Stéphane Brizé es la definición perfecta de cine tranquilo centrado en la edad madura (y no necesariamente madurez). A veces desde la indignación (aprovechándose de la presencia de Vincent Lindon), a veces desde el romanticismo, casi siempre desde el distanciamiento y lo trivial. Un distanciamiento, eso sí, desde el que persigue a personajes a los que resulta fácil acercarse. Minimalista en la concepción de sus dramas, monocorde al rodarlos y equilibrado en el resultado final, No estoy hecho para ser amado no es una excepción en su carrera. En este caso, un drama romántico sobre la soledad y un periplo repleto de la nada y poco más, ese poco que consiste en superar etapas de la vida que toca tachar para sentir que uno sigue adelante y que progresa, sean estas pocas cosas una ligera estabilidad laboral o la seguridad del matrimonio.
La tranquilidad madura y la sencillez adquieren aquí un nuevo rostro bajo la figura del lacónico Jean-Claude Delsart (Patrick Chesnais), agente judicial de 50 años meticulosamente responsable que a diario realiza un trabajo rutinario y desagradable sin la menor emoción, como hace con el resto de elementos de su vida. Una vida que consiste en ir del trabajo a casa y de casa al trabajo, salvo cuando el fin de semana va a visitar a su padre en la residencia de ancianos, único momento, ya de vuelta en el coche, en el que se permite un cierto desahogo emocional e iracundo consecuencia de la personalidad gruñona de su padre y de los años sometido a ella.
Siguiendo un consejo médico y llevado por una pulsión latente y vecinal, Delsart se apunta a unas clases de baile que a menudo observa desde la ventana de su oficina. Allí se encontrará con Françoise (Anne Consigny), una vieja conocida de la infancia/adolescencia a la que en realidad él no recuerda, pero con cuya memoria ella reinicia la relación que nunca tuvo con él. Con una química palpable entre ambos, Brizé aprovecha la carencia de vida propia de los dos para mostrar la importancia de este nuevo aliciente, de la pasión creciente y de los cambios que suponen en sus hábitos tan estancados.

Material proporcionado

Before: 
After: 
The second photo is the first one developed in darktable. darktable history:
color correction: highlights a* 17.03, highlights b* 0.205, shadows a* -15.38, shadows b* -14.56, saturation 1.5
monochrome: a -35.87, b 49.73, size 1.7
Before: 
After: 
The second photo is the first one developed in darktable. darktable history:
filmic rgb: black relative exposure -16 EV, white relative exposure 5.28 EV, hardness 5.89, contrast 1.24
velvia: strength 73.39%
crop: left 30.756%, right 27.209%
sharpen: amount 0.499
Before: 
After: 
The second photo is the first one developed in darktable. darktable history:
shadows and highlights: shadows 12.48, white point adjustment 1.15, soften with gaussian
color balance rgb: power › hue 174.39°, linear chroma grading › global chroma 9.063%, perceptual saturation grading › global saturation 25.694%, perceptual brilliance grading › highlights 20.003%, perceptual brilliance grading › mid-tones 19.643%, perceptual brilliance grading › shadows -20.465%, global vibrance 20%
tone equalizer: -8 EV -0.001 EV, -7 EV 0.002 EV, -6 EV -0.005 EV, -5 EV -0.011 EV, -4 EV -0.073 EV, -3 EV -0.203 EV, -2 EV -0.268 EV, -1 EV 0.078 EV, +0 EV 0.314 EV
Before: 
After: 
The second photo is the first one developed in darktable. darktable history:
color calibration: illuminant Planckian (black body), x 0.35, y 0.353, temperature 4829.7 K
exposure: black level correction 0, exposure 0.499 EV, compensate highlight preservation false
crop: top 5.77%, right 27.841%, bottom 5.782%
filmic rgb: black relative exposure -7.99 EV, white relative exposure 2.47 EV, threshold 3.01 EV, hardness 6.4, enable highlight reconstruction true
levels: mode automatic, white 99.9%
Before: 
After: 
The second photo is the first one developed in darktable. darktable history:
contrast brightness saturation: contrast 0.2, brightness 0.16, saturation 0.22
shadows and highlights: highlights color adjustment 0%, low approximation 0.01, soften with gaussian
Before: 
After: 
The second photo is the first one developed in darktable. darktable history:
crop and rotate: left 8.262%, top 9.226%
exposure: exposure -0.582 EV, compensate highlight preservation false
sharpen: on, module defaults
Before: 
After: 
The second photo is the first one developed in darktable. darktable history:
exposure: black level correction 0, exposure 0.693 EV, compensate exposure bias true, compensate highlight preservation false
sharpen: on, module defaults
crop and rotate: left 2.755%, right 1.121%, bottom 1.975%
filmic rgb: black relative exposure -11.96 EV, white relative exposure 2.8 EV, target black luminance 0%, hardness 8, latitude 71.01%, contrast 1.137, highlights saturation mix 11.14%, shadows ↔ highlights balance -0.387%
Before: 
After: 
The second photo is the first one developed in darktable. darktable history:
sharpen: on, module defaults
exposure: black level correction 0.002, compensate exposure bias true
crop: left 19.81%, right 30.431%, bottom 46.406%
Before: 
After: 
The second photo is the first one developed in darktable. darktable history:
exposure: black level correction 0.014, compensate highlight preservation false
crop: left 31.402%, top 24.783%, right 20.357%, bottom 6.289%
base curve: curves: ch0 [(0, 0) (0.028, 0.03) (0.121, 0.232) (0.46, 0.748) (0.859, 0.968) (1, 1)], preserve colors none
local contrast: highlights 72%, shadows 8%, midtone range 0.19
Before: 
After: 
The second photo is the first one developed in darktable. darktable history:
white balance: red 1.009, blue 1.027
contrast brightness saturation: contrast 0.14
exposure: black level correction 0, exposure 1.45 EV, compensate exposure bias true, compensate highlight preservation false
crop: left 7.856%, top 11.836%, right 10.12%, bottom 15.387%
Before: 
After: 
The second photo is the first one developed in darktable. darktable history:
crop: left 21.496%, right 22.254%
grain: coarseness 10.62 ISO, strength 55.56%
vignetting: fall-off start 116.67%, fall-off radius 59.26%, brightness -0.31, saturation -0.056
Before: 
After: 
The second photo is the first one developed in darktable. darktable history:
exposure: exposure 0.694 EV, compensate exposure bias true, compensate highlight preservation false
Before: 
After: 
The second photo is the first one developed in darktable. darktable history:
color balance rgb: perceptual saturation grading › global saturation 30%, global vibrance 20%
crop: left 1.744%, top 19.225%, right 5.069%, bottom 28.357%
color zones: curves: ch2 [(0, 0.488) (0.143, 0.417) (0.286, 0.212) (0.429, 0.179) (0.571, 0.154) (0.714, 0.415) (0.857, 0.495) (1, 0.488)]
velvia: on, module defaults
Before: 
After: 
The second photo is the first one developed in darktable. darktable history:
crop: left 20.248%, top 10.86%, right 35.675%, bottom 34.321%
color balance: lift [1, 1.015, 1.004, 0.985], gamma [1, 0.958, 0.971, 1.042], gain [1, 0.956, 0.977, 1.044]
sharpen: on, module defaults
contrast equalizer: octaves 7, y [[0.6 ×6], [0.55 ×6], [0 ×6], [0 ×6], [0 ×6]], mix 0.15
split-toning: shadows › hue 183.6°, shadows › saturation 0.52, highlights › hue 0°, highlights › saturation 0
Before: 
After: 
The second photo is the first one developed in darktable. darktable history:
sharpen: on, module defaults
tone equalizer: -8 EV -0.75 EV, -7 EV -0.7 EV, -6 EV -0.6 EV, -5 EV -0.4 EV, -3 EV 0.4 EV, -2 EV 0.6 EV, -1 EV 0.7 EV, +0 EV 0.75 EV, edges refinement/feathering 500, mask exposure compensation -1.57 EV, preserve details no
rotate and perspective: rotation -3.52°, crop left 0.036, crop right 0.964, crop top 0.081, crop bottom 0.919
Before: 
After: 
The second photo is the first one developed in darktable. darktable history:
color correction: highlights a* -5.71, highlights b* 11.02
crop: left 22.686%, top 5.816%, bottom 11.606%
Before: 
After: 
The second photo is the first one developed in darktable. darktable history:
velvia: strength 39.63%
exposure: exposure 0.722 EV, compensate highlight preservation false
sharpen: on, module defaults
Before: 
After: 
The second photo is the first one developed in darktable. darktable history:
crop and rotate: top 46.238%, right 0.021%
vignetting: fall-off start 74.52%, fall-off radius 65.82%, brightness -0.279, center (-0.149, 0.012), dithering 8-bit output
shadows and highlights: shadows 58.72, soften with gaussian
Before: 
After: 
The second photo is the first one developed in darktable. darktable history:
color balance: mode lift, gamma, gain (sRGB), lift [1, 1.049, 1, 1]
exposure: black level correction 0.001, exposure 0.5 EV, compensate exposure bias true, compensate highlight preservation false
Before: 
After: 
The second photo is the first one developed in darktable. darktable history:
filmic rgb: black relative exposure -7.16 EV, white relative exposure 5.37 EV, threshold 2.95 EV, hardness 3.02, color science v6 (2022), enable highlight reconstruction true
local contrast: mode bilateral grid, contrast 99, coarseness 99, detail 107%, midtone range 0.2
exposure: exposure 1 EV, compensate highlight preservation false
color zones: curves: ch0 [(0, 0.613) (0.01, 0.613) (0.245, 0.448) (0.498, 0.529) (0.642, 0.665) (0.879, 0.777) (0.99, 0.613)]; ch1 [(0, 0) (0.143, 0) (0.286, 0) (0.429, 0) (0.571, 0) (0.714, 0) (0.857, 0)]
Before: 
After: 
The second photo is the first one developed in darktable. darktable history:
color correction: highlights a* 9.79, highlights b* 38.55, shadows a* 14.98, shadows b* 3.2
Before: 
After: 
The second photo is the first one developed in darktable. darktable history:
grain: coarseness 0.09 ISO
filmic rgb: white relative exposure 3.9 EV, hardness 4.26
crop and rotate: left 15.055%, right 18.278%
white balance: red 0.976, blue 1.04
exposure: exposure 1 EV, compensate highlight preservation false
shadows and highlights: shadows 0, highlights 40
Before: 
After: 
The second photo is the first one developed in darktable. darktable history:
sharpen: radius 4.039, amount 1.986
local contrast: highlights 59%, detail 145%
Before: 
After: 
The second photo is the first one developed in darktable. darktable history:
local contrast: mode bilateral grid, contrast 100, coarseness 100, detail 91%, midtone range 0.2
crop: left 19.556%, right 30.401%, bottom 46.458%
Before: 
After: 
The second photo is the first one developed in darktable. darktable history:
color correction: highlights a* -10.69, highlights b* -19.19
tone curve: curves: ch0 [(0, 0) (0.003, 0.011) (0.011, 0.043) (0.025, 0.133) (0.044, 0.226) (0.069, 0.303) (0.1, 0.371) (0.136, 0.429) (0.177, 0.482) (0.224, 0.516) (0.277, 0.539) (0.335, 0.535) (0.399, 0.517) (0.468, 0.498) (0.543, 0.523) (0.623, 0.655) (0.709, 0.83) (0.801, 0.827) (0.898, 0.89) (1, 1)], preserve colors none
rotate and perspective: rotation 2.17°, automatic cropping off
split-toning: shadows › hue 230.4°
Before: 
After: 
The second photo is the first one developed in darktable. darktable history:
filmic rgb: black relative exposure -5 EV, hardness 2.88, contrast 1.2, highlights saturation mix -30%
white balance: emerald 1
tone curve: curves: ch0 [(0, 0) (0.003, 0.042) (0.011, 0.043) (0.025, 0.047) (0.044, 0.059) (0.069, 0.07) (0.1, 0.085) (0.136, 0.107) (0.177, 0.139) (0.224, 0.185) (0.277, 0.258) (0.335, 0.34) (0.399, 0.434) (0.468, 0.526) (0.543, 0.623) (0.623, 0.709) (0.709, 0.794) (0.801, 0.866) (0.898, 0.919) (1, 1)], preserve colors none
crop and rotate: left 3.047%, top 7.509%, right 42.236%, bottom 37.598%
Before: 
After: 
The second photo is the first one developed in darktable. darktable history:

Tareas
1: Copia de la reseña el pasaje que empieza en las palabras "La tranquilidad madura" y acaba después de "sometido a ella.".
2: Enumera todos los nombres propios de persona, reales o de personajes, que aparecen en la reseña.
Responde solo con lo que dice la reseña.

Respuestas
1:
La tranquilidad madura y la sencillez adquieren aquí un nuevo rostro bajo la figura del lacónico Jean-Claude Delsart (Patrick Chesnais), agente judicial de 50 años meticulosamente responsable que a diario realiza un trabajo rutinario y desagradable sin la menor emoción, como hace con el resto de elementos de su vida. Una vida que consiste en ir del trabajo a casa y de casa al trabajo, salvo cuando el fin de semana va a visitar a su padre en la residencia de ancianos, único momento, ya de vuelta en el coche, en el que se permite un cierto desahogo emocional e iracundo consecuencia de la personalidad gruñona de su padre y de los años sometido a ella.

2: Stéphane Brizé, Vincent Lindon, Jean-Claude Delsart, Patrick Chesnais, Françoise, Anne Consigny